• WORK INSTRUCTIONS: Your copy of the listing should be exact and should contain no pictures.

• GIVEN DATA:
####
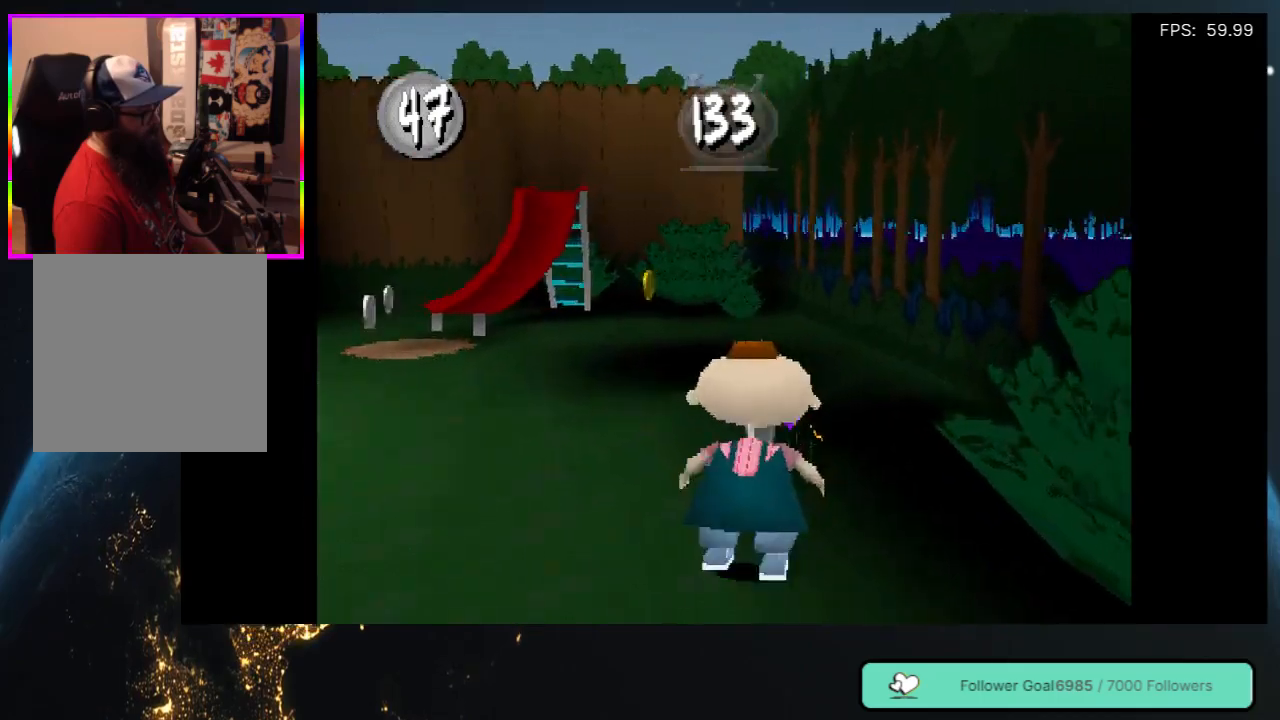
{"buttons": ["DPAD_UP"], "left_stick": "center", "right_stick": "center", "events": [[50, "DPAD_RIGHT", "up"], [250, "DPAD_LEFT", "down"], [383, "DPAD_LEFT", "up"]]}
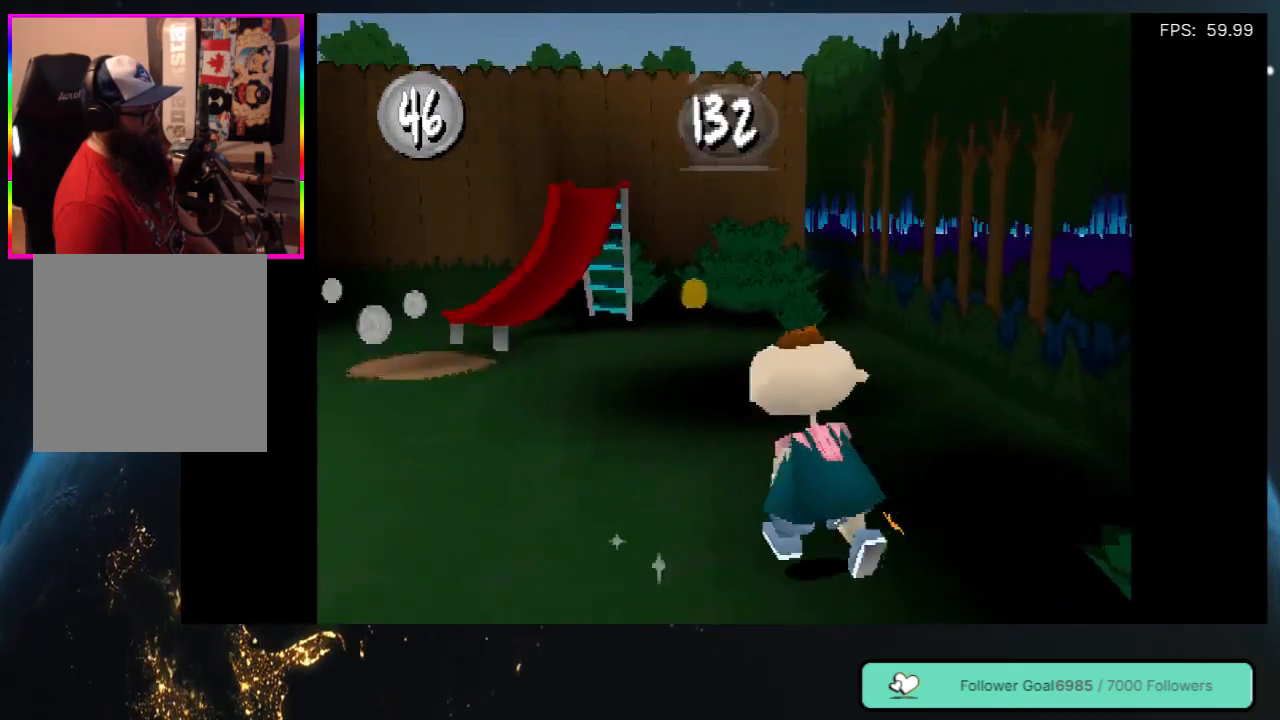
{"buttons": ["DPAD_UP", "DPAD_LEFT"], "left_stick": "center", "right_stick": "center", "events": [[467, "DPAD_LEFT", "down"]]}
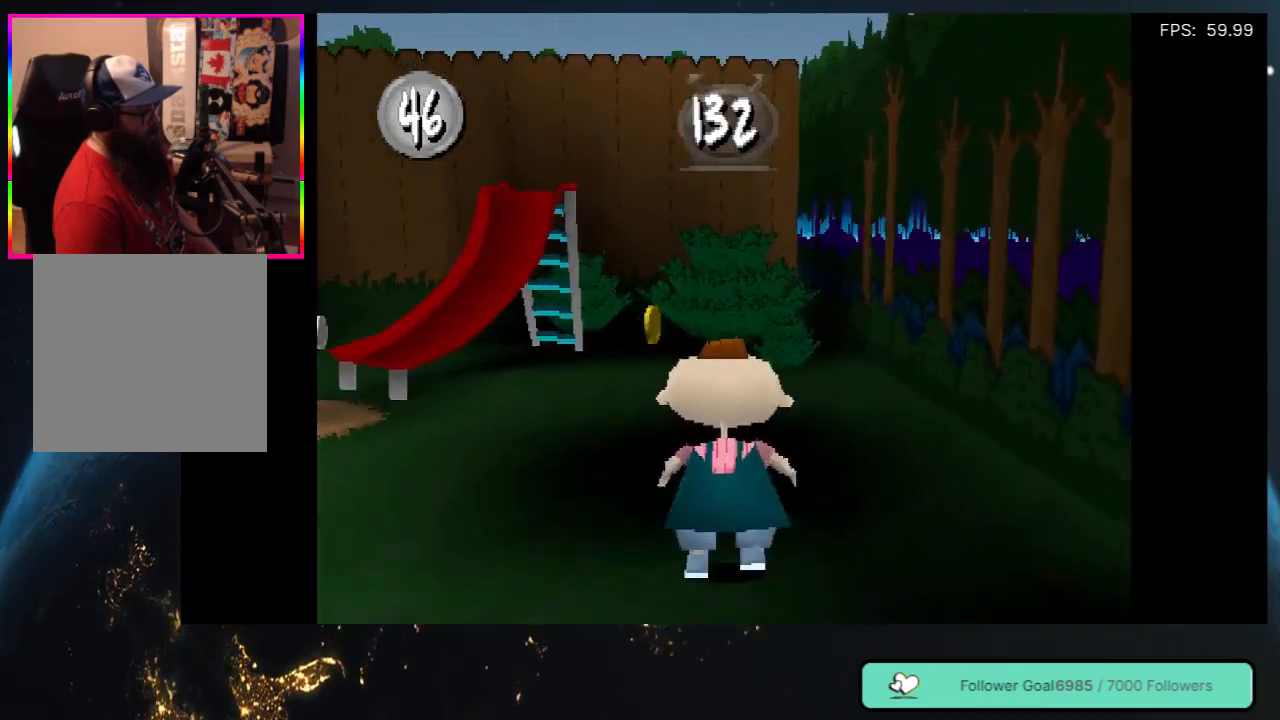
{"buttons": ["DPAD_UP", "DPAD_RIGHT"], "left_stick": "center", "right_stick": "center", "events": [[83, "DPAD_LEFT", "up"], [450, "DPAD_RIGHT", "down"]]}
####
• EXERCISE OUTPUT:
{"buttons": ["DPAD_UP"], "left_stick": "center", "right_stick": "center", "events": [[50, "DPAD_RIGHT", "up"], [250, "DPAD_LEFT", "down"], [383, "DPAD_LEFT", "up"]]}
{"buttons": ["DPAD_UP", "DPAD_LEFT"], "left_stick": "center", "right_stick": "center", "events": [[467, "DPAD_LEFT", "down"]]}
{"buttons": ["DPAD_UP", "DPAD_RIGHT"], "left_stick": "center", "right_stick": "center", "events": [[83, "DPAD_LEFT", "up"], [450, "DPAD_RIGHT", "down"]]}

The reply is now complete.